A l’occasion des dragages en cours dans la baie de La Rochelle et de l’immersion des boues de dragages sur le site de dépôt sous-marin du Lavardin utilisé depuis 1968, il est constaté que le paramètre radioactif n’est pas pris en compte; les études entreprises autour des années 1990 en vue de définir l’empreinte de l’usine de traitement des terres rares aujourd’hui exploitée par Rhodia sont abandonnées malgré les recommandations unanimes des experts. Amorties par des interprétations optimistes et politiquement correctes, elles témoignaient d’un marquage significatif des sédiments de la baie et des moules, y compris au pied de la tour Richelieu dans le chenal d’accès au port de La Rochelle (66 Bq / kg de matière sèche pour le radium 228 selon l’Institut de Physique Nucléaire de Lyon). D’après le laboratoire du CEA dont les résultats sont moins pénalisants que ceux de l’IPNL, les teneurs en thorium sont 70 à 130 fois supérieures aux teneurs naturelles moyennes des sédiments marins littoraux jusqu’à 100 m de l’émissaire du rejet en baie de La Rochelle et de 8 à 20 fois supérieures jusqu’à 500 m.
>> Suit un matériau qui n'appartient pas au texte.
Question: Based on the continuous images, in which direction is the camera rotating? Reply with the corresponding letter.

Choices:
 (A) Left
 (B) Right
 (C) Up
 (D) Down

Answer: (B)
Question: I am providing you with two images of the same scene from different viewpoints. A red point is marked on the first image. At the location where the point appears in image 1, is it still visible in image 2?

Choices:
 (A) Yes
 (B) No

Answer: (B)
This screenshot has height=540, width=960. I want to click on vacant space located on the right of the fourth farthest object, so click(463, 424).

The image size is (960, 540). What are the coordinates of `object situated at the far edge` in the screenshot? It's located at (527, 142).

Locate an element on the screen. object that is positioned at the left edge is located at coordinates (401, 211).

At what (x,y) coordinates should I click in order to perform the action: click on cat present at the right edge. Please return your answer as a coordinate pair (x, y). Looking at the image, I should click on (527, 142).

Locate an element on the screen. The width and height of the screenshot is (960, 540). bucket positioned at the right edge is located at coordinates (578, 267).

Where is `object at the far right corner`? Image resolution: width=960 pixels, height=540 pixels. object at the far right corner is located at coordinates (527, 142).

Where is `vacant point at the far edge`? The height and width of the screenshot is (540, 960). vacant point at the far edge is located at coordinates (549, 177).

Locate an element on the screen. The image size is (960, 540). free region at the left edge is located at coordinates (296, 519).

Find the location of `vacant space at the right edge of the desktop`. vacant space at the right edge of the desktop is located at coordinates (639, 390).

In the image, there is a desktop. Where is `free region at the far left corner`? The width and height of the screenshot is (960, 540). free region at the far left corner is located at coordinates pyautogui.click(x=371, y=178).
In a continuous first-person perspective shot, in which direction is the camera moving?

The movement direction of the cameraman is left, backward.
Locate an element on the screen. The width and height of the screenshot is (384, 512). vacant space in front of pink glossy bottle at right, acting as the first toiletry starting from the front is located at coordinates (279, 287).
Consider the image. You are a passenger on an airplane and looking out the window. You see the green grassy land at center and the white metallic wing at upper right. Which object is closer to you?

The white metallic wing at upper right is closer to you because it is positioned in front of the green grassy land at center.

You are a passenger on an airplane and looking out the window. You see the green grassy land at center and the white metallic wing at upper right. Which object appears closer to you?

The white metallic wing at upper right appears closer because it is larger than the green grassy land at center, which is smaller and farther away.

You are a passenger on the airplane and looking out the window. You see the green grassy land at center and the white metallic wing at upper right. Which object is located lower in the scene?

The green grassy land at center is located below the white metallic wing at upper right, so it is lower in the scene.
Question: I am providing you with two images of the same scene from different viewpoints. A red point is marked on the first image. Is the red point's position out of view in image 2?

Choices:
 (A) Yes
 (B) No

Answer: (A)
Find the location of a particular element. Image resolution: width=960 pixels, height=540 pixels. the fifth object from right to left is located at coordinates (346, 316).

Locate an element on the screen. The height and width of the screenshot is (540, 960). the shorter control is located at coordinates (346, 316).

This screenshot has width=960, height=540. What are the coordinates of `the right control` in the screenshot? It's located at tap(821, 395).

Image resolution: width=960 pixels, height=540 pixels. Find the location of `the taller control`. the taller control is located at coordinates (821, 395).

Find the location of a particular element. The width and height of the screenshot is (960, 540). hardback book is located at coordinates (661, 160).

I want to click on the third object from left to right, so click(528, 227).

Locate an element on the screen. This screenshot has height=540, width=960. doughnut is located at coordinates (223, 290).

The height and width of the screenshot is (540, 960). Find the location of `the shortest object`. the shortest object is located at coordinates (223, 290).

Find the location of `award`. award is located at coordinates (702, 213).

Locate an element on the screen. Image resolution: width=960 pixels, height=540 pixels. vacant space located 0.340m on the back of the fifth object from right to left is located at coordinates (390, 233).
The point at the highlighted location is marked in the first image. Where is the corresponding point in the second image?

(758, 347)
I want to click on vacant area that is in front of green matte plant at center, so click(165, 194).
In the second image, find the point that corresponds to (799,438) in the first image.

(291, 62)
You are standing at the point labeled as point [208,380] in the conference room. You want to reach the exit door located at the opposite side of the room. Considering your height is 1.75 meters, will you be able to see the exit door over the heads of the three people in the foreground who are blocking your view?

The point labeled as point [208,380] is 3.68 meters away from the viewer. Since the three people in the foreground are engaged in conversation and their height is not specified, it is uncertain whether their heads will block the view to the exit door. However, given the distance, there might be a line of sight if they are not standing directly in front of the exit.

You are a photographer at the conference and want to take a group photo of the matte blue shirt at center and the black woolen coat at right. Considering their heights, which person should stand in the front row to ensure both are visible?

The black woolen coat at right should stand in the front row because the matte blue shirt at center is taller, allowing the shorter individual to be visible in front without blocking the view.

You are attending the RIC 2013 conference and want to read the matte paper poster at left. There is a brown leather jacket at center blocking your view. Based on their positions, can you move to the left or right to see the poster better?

L’activité des sédiments marins côtiers en Bretagne est de l’ordre de 30 Bq / kg pour le thorium 232. Le substrat géologique est granitique. Bien que le substrat géologique en Charente-Maritime soit calcaire et non éruptif, les sédiments de l’Anse de l’Aiguillon à 15 km au nord de La Rochelle et de Fouras à 18 km au sud ont au moins la même teneur en thorium que les sédiments bretons.
La régie du port de plaisance de la Rochelle est autorisée à draguer dans ses ports, bassins et chenaux d’accès 185.000 m3 par an. Les opérations moyennes annuelles sont de 100.000 m3 par an. Elles sont mal planifiées. Le pétitionnaire n’a toujours pas soumis de mode de gestion des boues de dragage à extraire du petit bassin à flot et de l’ancien bassin des chalutiers. Sans doute espère-t-il pratiquer l’immersion malgré les contaminations très fortes en métaux lourds et polluants organiques. Alors qu’il est d’usage de terminer en mars-avril les opérations de dragage sur le littoral atlantique afin de réduire l’impact sanitaire estival sur les usages d’agrément du littoral, un dragage ponctuel mal programmé a eu lieu du 4 au 27 mai 2005 dans les chenaux d’accès du port de La Rochelle et celui du Port Neuf où les concentrations en thorium 232 et ses descendants sont fortes.
La réglementation française recommande d’analyser la radioactivité quand le périmètre des dragages est susceptible d’être sous l’influence d’une source de radioactivité. Tout le monde sait à La Rochelle et bien au-delà que l’usine de traitement des terres rares, en activité depuis 1947 sous des tutelles différentes dont la plus connue est celle de Rhône-Poulenc, a déversé jusqu’en 1993 plusieurs curies par an de substances radioactives dans la baie. Réduits, les rejets continuent; l’arrêté préfectoral en vigueur continue de son côté à autoriser le rejet annuel de 1 curie* de thorium et de 3 curies de radium dans l’éventualité où les approvisionnements de terres rares pré-traitées en provenance de Chine viendraient à être coupés. Le thorium 232 perd la moitié de sa radioactivité en 14 milliards d’années. Il est connu comme étant parmi les plus toxiques des radioéléments.
Le remue-vases perpétuel auxquels se livrent les plaisanciers de La Rochelle génère un risque sanitaire pour les populations humaines et pour l’environnement marin. La contribution du site de dépôt sous-marin du Lavardin à la contamination chimique, bactériologique et radioactive de l’environnement marin et du littoral, dont l’Île de Ré, est très mal appréciée ou pas du tout.
L’association Robin des Bois demande donc au Préfet Maritime de Brest et au Préfet de Charente-Maritime d’imposer des analyses de radioactivité avant toute nouvelle opération de dragage dans la baie de La Rochelle de même que sur le site sous-marin du Lavardin et autour avant tout nouveau clapage. En plus de l’évaluation des risques pour l’environnement charentais, les informations recueillies permettraient à la France d’être en conformité avec ses obligations internationales. La Convention OSPAR relative à la protection de l’Atlantique du Nord-Est impose à ses signataires de rapporter tous rejets et immersions de substances radioactives.
Tout cela est de la radioactivité naturelle, diront sans doute de bonnes âmes. Les concentrations ne le sont pas.